The gaffe was well-noted in the press and by viewers of the debates and appeared to substantiate the critics' view of Ford as "unable to walk and chew gum at the same time." How significant this error became in determining the outcome of the election is difficult to establish but it certainly did not help him in presenting himself to the public as a well-informed leader. The American people did not want to support someone who couldn't get his facts straight to continue to be trusted to lead the nation.

Forty years later--if one can go by audience reaction, especially to Donald Trump--if a candidate does get his facts straight, he might not be considered worthy of the office. So long as he is amusing and says insulting things about the Democrats, Obama, and Hilary Clinton, misstates facts, distorts opponents' positions and lies, led by the successful example of Trump in his role as the Class Clown, he has a chance of running a competitive campaign with the kind of performance that would have sunk most office-holders in the post-Watergate era.

One aspect of "The Campaign for the Insane" that I find particularly disturbing is the enthusiasm that greets the Trumpster based on a fifth-grade level of thinking that responds to Trump when he says something "naughty. "

I used to think that the problem with politicians, including those in both parties, was "denihilism," a resistance to significant changes in our future daily lives in response to such urgent matters as climate change and other issues that are massively proven to be a danger to the planet. As was recently demonstrated in Flint, Michigan with the poisoning of their water supply, "magical thinking" which convinces far too many people that if you don't pay attention to a serious problem it will magically disappear is really an unacceptable way of governing.

Now I am beginning to realize that whether it is the fault of our grade schools or colleges, and probably both, instruction in logic, if taught at all, is not effectively presented so that someone like Trump would be booed off the stage for his juvenile ideas: in fact, it seems the more juvenile he is, the better is his reception.

## THE TASKS
1. List every person named in the commentary on campaign politics.
2. Please carry the commentary on campaign politics forward, beginning after its final sentence.

## SUPPLIED RECORDS
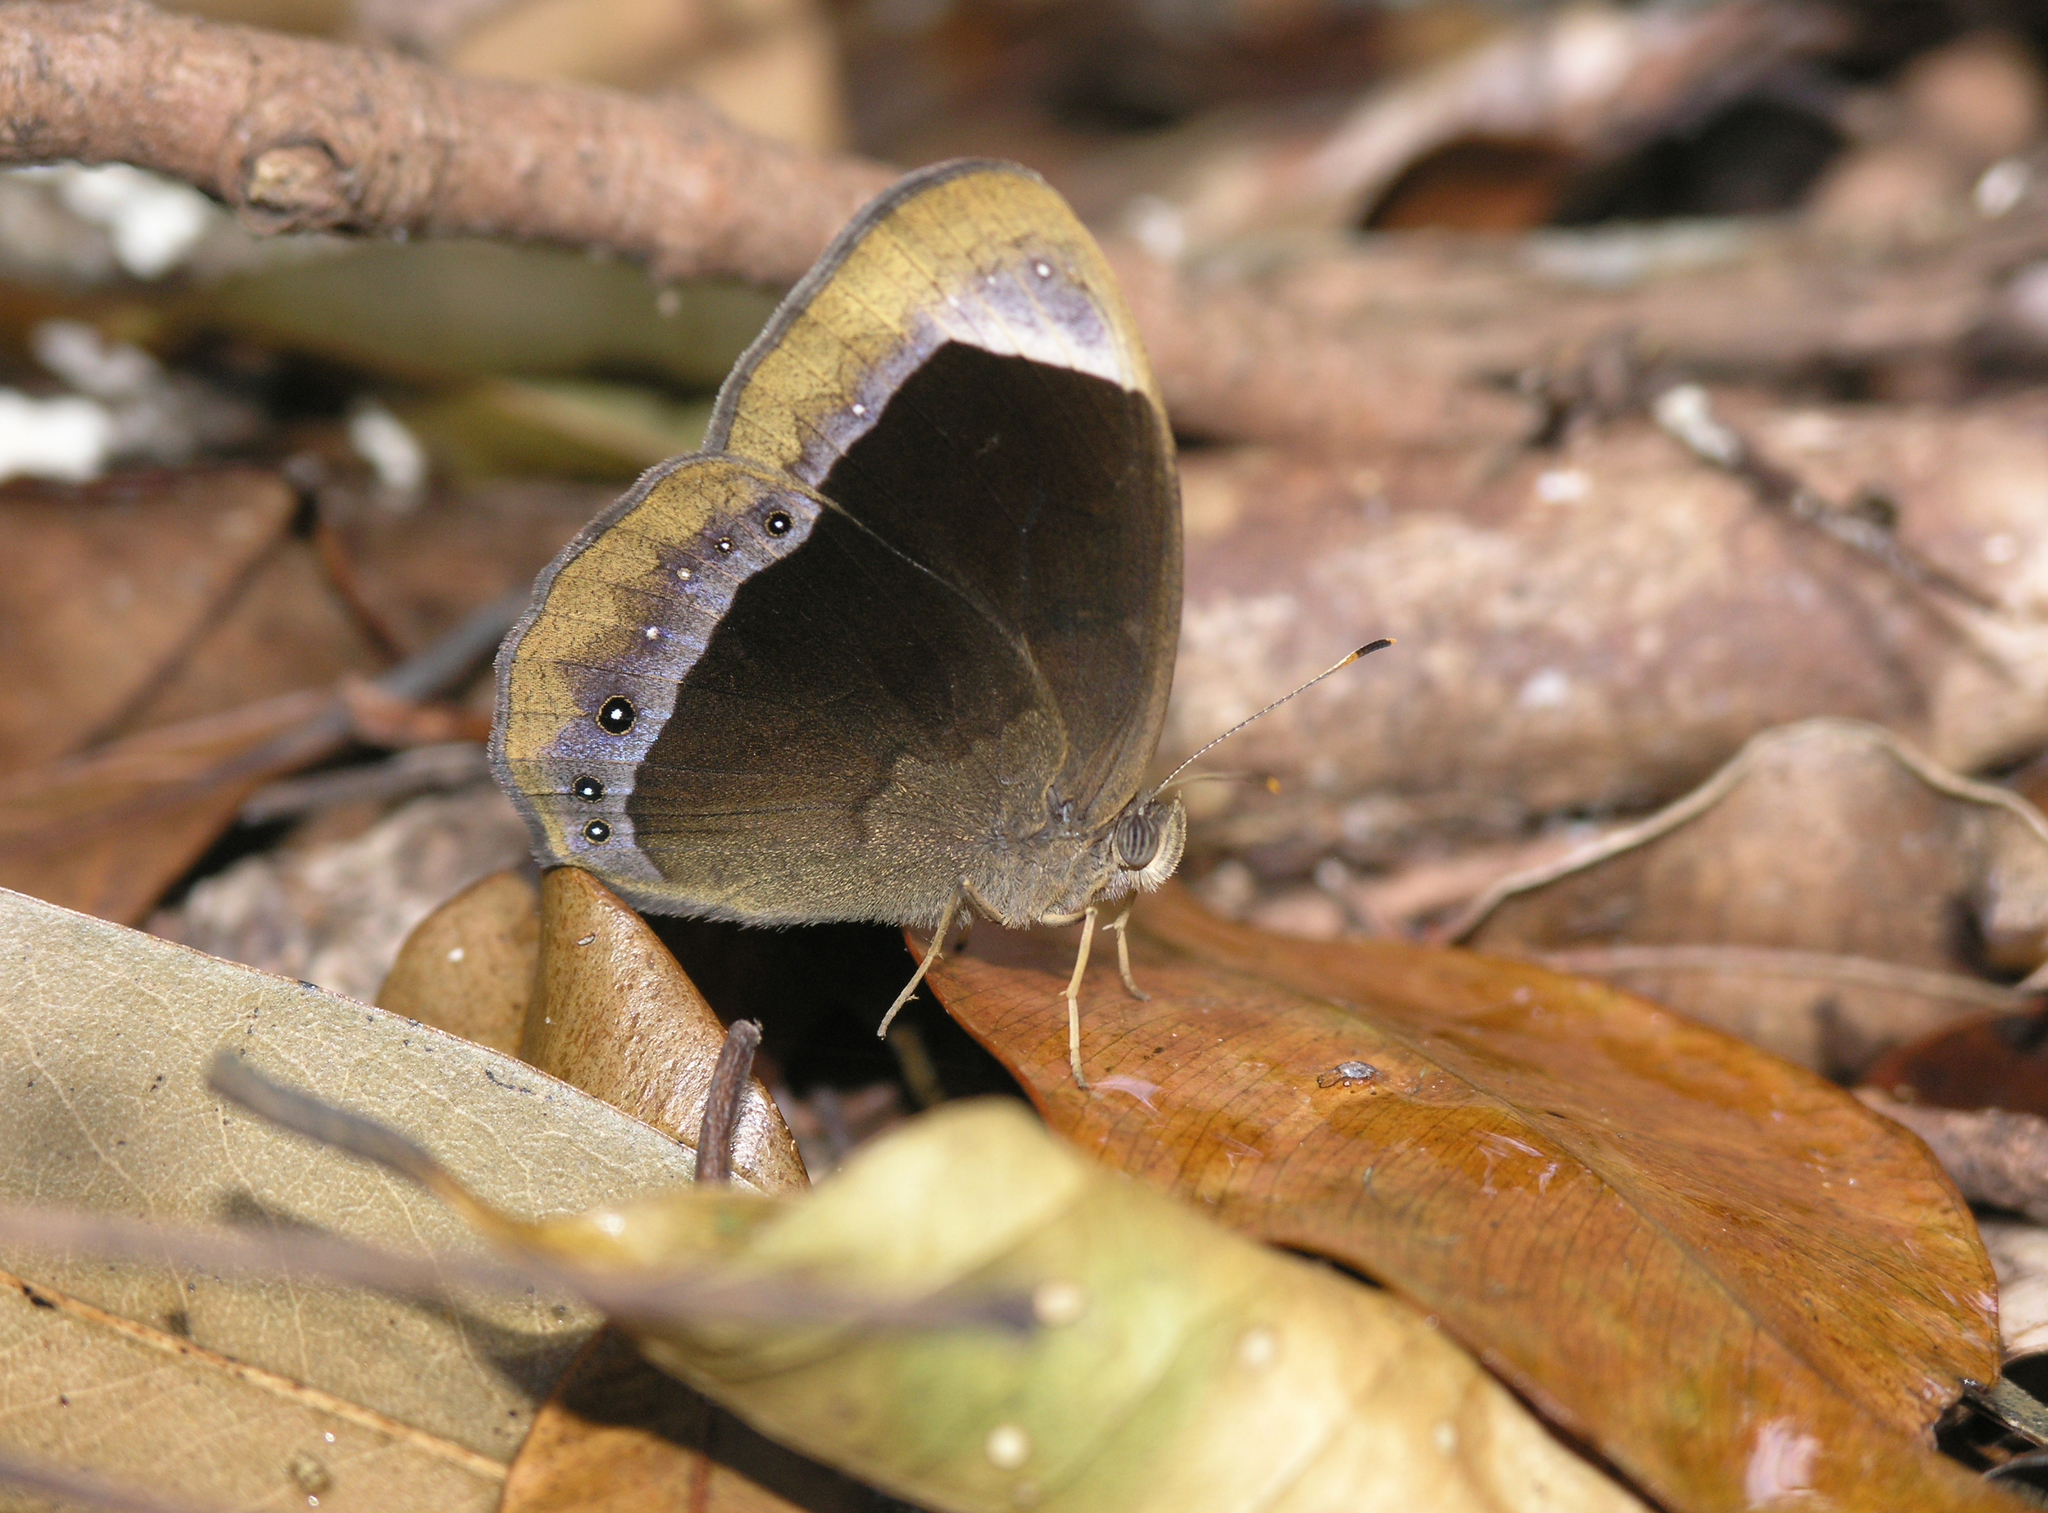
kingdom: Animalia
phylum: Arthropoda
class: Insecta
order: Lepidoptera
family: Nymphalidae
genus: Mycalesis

...

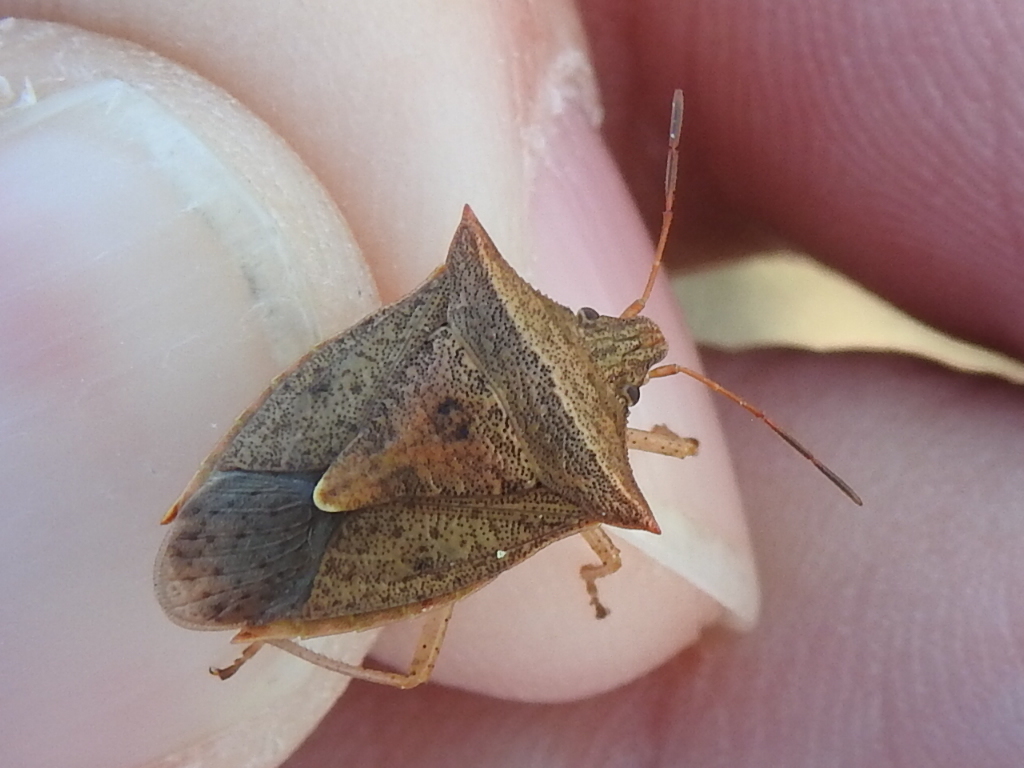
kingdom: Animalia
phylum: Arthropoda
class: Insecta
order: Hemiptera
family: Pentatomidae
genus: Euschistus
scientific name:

...

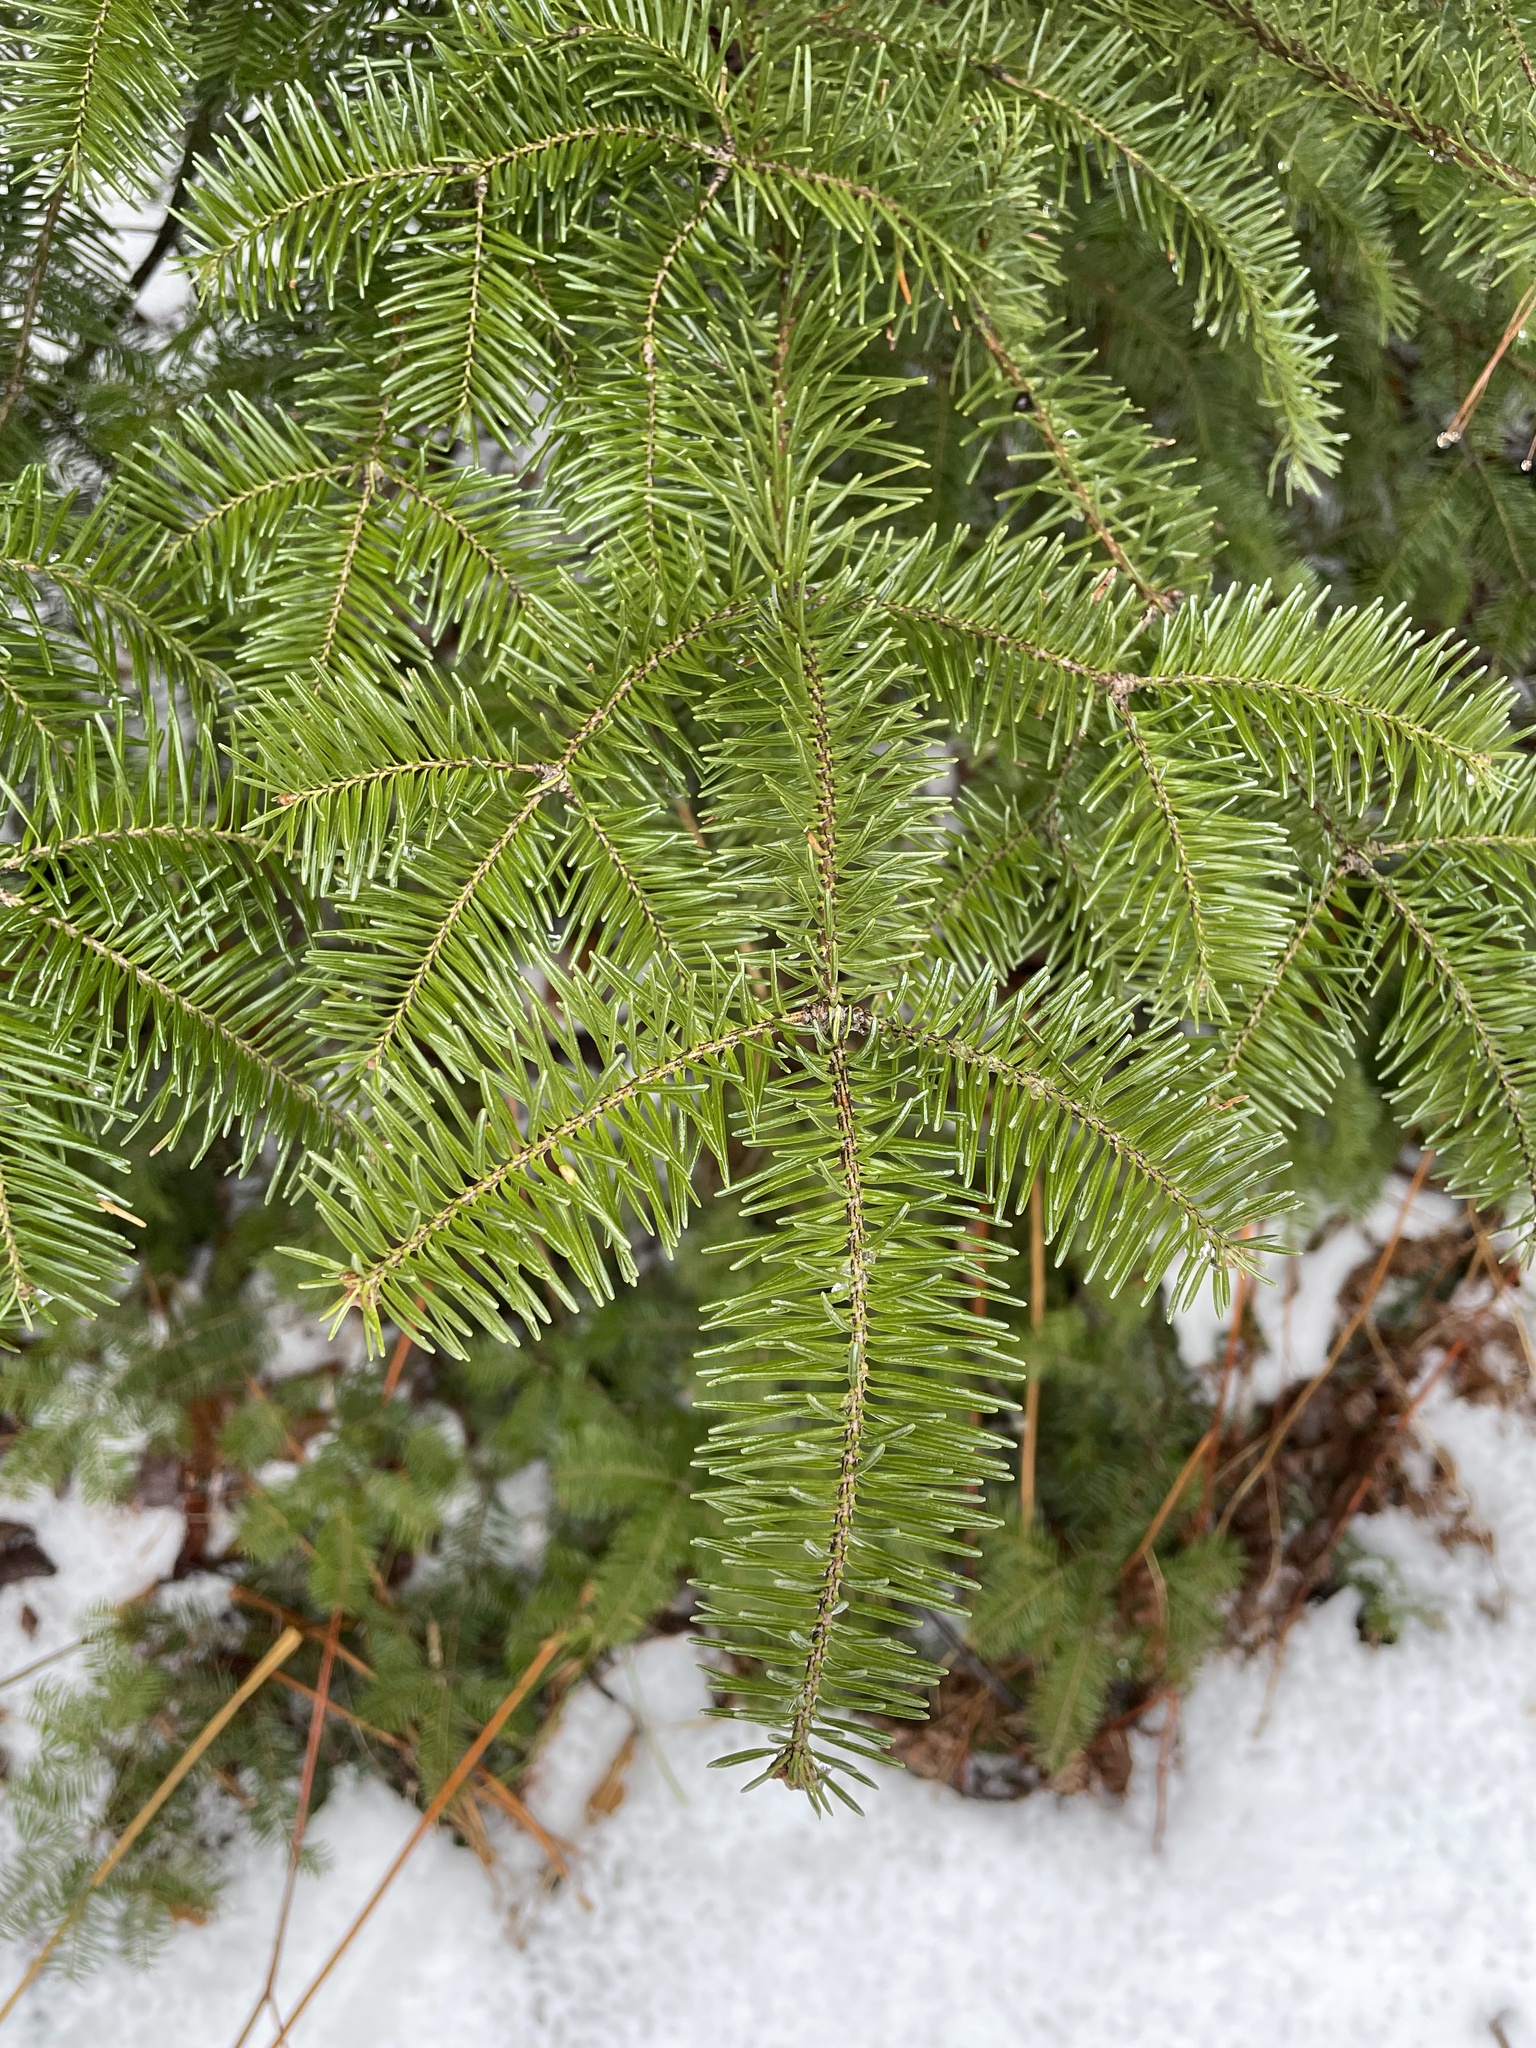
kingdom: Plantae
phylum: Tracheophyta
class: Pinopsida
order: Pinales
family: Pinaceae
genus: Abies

## IN RESPONSE
1. Ford, Donald Trump, Obama, Hilary Clinton

2.
But even more troubling to me is what I would now call "faith-based thinking": if you put your faith in the candidate who creates the most "heroic" personality for popular consumption, it little matters if what he or she says is true or logical or even remotely connected to the many substantial problems that this country, and the globe, faces. Just have "faith" and everything is possible. In a recent interview with Paul Ryan, a Republican congressman and thoughtful politician, when asked about his party's solution to income inequality, his response was not much different than those of his predecessors: the market will solve all the problems if you just let it alone and lower taxes, cut government spending and things will take care of themselves to everyone's benefit. That this has not proven true over the last twenty years of flat wage growth seems to make little difference to the candidates. Despite the stagnant wages, a deteriorating infra structure, countless financial and environmental scandals that might have been even worse without government intervention, the solution proposed by the Republicans is to leave the free market as is with some very minor changes. This I would call "politics by faith."

Several years ago during a drought in Texas, then-governor Rick Perry was asked what he would do about dealing with the drought: his answer was direct and unequivocal: 'PRAY FOR RAIN.' More recently at a Trump rally, a supporter was asked her reaction to a report of some outrageous and inaccurate statement made by Trump; her reply was as unequivocal as Perry's: "I don't believe it!"

This is the response of many supporters of those candidates who practice the doctrine of wishful thinking, or "faith-based governance": Don't pay attention to facts when there's a "higher power" that will solve your problems, if not in this world then the next. At least Gerald Ford realized his mistake about Poland. What will the next president do to respond to poverty, financial scandals and environmental change? "I don't believe it!"